PROBLEM STATEMENT -> Where the listing below has a line with "middle dip: (324, 92)", write out exactly that line and every line after it, stopping after the line with "ring dip: (236, 202)".

STORED DATA ->
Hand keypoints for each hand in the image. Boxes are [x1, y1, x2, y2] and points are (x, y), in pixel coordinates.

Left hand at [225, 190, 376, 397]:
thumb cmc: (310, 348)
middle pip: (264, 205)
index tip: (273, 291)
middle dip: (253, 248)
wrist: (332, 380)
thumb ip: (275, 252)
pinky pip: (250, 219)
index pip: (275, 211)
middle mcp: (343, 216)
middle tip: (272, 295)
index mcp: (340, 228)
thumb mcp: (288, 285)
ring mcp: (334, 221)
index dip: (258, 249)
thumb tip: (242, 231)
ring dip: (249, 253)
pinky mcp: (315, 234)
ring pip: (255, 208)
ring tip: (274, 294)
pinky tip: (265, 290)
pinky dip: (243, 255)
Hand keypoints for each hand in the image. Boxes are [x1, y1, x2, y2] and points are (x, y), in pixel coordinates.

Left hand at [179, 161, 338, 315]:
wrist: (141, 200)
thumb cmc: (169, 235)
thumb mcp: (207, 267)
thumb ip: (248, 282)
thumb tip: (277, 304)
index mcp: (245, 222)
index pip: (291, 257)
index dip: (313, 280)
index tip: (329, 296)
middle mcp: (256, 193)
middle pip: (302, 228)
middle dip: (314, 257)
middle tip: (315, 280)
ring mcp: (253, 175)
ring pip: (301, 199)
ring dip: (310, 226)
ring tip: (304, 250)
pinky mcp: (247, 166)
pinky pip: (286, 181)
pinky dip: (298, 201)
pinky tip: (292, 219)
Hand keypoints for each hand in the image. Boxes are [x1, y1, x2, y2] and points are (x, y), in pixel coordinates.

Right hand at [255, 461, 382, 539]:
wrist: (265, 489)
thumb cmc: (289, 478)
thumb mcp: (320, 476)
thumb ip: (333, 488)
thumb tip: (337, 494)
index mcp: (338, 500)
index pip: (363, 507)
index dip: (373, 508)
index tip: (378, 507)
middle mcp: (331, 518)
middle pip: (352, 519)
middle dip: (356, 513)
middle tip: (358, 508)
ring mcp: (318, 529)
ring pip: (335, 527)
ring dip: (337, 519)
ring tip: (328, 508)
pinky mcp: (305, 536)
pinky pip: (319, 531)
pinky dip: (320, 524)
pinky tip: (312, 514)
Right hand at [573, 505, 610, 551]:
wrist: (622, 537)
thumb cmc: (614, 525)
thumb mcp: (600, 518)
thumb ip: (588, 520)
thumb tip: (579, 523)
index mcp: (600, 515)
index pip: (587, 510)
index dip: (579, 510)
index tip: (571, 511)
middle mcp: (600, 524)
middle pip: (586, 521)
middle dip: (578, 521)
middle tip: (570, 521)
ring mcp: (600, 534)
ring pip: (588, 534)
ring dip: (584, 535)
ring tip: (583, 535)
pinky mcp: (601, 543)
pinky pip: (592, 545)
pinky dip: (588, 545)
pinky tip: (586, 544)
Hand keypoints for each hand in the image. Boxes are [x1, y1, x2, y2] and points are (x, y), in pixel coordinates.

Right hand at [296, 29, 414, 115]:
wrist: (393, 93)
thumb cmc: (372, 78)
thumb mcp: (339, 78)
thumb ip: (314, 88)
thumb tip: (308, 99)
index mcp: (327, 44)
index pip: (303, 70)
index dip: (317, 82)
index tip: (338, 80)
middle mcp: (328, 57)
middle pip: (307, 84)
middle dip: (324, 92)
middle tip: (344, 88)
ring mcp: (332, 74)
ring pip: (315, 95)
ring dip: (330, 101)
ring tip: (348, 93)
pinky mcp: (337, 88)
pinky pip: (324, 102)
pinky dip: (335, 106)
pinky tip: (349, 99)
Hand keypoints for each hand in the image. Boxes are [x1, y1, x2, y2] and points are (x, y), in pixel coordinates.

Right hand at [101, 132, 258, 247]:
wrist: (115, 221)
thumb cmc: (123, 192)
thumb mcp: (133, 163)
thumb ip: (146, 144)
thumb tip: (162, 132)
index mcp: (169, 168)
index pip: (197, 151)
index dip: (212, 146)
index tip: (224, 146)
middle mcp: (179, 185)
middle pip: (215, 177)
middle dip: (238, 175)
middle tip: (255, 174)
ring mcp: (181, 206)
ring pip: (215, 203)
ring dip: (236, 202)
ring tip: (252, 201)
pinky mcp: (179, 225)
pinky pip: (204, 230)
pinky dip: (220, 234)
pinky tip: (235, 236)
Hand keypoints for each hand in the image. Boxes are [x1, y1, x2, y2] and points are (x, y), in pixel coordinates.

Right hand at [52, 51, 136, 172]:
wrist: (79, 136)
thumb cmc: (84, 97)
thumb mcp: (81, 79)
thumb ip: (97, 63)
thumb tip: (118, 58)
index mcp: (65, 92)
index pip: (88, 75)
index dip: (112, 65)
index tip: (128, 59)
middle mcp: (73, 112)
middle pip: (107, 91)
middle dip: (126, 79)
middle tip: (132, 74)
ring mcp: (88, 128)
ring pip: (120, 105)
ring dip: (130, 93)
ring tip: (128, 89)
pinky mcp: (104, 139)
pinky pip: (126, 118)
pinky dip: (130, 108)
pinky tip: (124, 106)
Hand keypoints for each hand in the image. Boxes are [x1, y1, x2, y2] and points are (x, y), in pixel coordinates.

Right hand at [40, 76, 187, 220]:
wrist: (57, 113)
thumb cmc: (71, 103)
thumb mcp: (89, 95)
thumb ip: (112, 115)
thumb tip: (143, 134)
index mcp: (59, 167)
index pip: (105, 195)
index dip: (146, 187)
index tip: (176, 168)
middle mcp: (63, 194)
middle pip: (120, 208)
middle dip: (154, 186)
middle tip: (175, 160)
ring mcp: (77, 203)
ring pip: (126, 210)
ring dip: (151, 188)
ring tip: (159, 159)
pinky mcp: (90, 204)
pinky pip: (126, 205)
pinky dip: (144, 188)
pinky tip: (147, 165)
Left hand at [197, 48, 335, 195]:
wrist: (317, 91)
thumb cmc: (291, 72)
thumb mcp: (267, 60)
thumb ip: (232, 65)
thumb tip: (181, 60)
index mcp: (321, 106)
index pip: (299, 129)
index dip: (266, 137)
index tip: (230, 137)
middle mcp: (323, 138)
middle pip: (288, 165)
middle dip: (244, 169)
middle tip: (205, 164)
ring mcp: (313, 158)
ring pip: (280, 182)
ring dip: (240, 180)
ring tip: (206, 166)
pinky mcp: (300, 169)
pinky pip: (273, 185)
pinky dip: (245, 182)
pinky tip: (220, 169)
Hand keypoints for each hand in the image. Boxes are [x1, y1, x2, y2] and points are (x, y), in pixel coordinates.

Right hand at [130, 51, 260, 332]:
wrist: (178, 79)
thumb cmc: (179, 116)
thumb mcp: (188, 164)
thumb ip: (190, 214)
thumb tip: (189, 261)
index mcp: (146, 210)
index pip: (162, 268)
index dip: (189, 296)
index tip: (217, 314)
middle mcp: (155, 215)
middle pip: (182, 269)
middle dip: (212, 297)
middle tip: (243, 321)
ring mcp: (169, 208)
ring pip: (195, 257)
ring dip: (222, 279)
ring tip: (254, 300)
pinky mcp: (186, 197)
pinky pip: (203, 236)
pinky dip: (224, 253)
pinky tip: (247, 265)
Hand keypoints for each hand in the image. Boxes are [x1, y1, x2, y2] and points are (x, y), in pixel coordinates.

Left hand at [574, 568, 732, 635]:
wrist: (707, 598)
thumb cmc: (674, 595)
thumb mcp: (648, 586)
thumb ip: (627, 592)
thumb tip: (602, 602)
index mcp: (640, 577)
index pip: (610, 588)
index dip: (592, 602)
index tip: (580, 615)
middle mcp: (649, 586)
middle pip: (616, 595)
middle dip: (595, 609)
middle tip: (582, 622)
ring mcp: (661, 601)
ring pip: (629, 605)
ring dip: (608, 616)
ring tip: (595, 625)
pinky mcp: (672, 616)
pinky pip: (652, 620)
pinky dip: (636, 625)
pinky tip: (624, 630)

REPLY TO THE EXERCISE ->
middle dip: (324, 92)
middle tip: (344, 88)
ring mcp: (332, 74)
ring pip: (315, 95)
ring dip: (330, 101)
ring tip: (348, 93)
pinky mcp: (337, 88)
pinky pip: (324, 102)
pinky dip: (335, 106)
pinky tip: (349, 99)
Hand keypoints for each hand in the image. Boxes are [x1, y1, x2, y2] and points are (x, y), in pixel coordinates.

Right hand at [101, 132, 258, 247]:
wrist: (115, 221)
thumb cmc: (123, 192)
thumb mcp: (133, 163)
thumb ip: (146, 144)
thumb tip: (162, 132)
index mcp: (169, 168)
index pip: (197, 151)
index dip: (212, 146)
index tip: (224, 146)
middle mcp: (179, 185)
middle pip: (215, 177)
middle dip: (238, 175)
middle tip: (255, 174)
ring mcp: (181, 206)
ring pip: (215, 203)
ring dip: (236, 202)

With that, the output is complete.